A la suite des attaques, des milliers de personnes ont déjà quitté Kiev. Ils se déplacent vers l’ouest de l’Ukraine. Lorsque la situation s’aggravera, ils pourront franchir la frontière plus rapidement. Aux frontières de l’Ukraine avec l’UE, notamment avec la Pologne, la Hongrie et la Roumanie, les réfugiés affluent par centaines. Environ 100.000 personnes ont fui leur foyer en Ukraine et des milliers ont quitté leur pays, selon le Haut-commissariat de l’Onu pour les réfugiés. Des témoins ukrainiens affirment que ce sont principalement des familles avec de jeunes enfants qui traversent la frontière. Des centaines de réfugiés sont déjà arrivés en Pologne. Quelque 200 personnes ont passé la nuit dans la gare polonaise de Przemysl (sud-est), transformée en centre d’accueil.

Des milliers d'Ukrainiens fuient le pays
Des milliers d’Ukrainiens fuient le pays © Reuters

Selon le président ukrainien Volodimir Zelensky depuis l’attaque russe de jeudi, au moins 137 personnes ont été tuées du côté ukrainien. Il y a eu des victimes civiles et militaires.

Volodimir Zelensky
Volodimir Zelensky© Belga

Il a aussi annoncé qu’il ne quitterait pas l’Ukraine. Il a dénoncé l’OTAN pour son refus d’envoyer des troupes et demandé le soutien de l’Union européenne pour le déploiement d’une mission de maintien de la paix des Nations unies dans son pays. « Nous sommes les seuls à défendre notre pays. (…) Tout le monde a peur » a-t-il précisé dans une vidéo. Dans la foulée il a signé un décret ordonnant la mobilisation générale. Les hommes âgés de 18 à 60 ans ne sont plus autorisés à quitter le pays.

Moscou n’annonce pas les victimes au sein de ses forces et Vladimir Poutine a menacé les Occidentaux de riposte « immédiate » s’ils tentaient « d’interférer ».

Pour l’instant, le camp occidental se concentre sur le durcissement des sanctions contre la Russie, en compliquant l’accès aux marchés financiers internationaux de ses principales institutions financières, et en restreignant drastiquement son accès aux technologies.

Joe Biden a promis de faire de Poutine « un paria sur la scène internationale » et les Nations unies ont annoncé qu’elles allouaient 20 millions de dollars (environ 17,9 millions d’euros) pour intensifier les opérations humanitaires de l’ONU en Ukraine après l’invasion russe.

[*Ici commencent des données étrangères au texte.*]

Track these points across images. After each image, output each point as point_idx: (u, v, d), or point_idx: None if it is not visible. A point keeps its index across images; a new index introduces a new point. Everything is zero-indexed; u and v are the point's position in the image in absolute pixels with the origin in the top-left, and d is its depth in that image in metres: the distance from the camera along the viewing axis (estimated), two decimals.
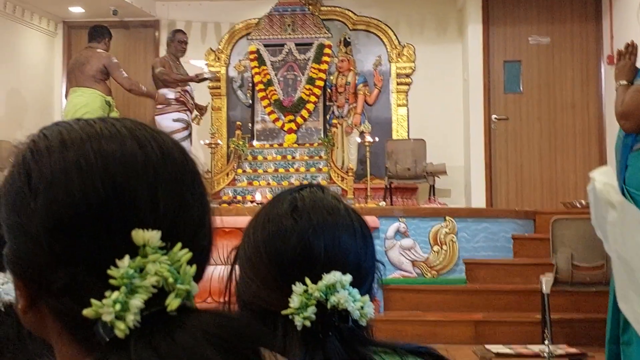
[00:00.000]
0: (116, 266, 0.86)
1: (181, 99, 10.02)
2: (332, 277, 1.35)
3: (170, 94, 9.97)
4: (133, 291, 0.86)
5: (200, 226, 0.96)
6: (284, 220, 1.43)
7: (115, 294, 0.85)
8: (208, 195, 0.99)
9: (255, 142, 10.60)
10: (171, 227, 0.91)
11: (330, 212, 1.44)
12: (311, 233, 1.40)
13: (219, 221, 1.00)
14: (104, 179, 0.90)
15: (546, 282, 6.75)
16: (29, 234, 0.91)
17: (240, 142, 10.34)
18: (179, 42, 10.29)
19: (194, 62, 11.10)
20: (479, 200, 10.57)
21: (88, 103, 9.44)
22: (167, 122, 9.78)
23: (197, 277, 0.91)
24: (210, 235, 0.98)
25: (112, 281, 0.86)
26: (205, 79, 10.50)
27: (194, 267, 0.89)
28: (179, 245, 0.89)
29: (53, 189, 0.90)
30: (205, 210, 0.97)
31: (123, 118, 0.99)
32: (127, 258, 0.86)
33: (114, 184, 0.90)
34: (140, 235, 0.88)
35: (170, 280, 0.87)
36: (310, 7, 11.15)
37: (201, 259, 0.93)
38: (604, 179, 3.72)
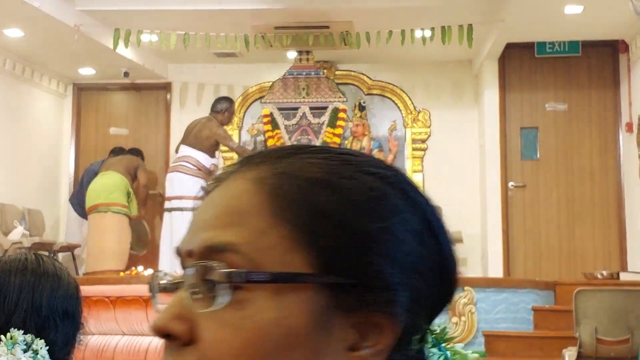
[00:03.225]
0: None
1: (212, 170, 9.83)
2: None
3: (209, 161, 9.77)
4: None
5: None
6: None
7: None
8: None
9: None
10: None
11: None
12: None
13: None
14: None
15: (569, 356, 6.56)
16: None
17: None
18: (232, 114, 10.18)
19: None
20: (496, 269, 10.37)
21: None
22: (195, 186, 9.58)
23: None
24: None
25: None
26: None
27: None
28: None
29: None
30: None
31: None
32: None
33: None
34: None
35: None
36: (325, 71, 11.10)
37: None
38: None
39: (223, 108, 10.03)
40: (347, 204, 0.78)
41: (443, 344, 0.86)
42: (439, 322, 0.86)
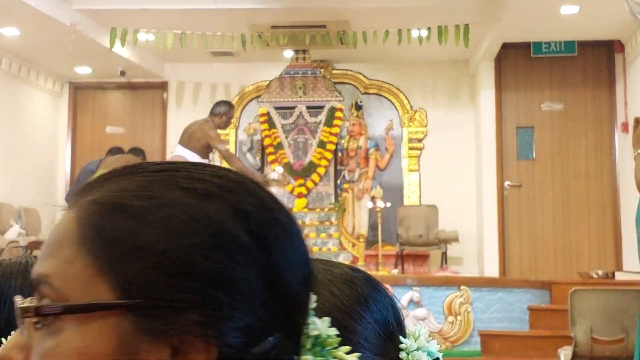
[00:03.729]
0: None
1: None
2: None
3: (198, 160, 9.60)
4: None
5: None
6: None
7: None
8: None
9: None
10: None
11: None
12: None
13: None
14: None
15: (565, 355, 6.55)
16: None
17: None
18: (230, 118, 10.01)
19: None
20: (491, 269, 10.36)
21: None
22: None
23: None
24: None
25: None
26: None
27: None
28: None
29: None
30: None
31: None
32: None
33: None
34: None
35: None
36: (321, 70, 11.09)
37: None
38: None
39: (221, 111, 9.89)
40: (141, 226, 0.76)
41: (327, 348, 0.82)
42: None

« Les dirigeants russes devront faire face à un isolement sans précédent », a aussi affirmé la présidente de la Commission européenne Ursula von der Leyen. Les Vingt-Sept ne sont cependant pas allés jusqu’à exclure la Russie du système d’échanges bancaires internationaux Swift, comme Kiev le demandait.

Après avoir plongé jeudi matin, les Bourses mondiales reprenaient du poil de la bête vendredi.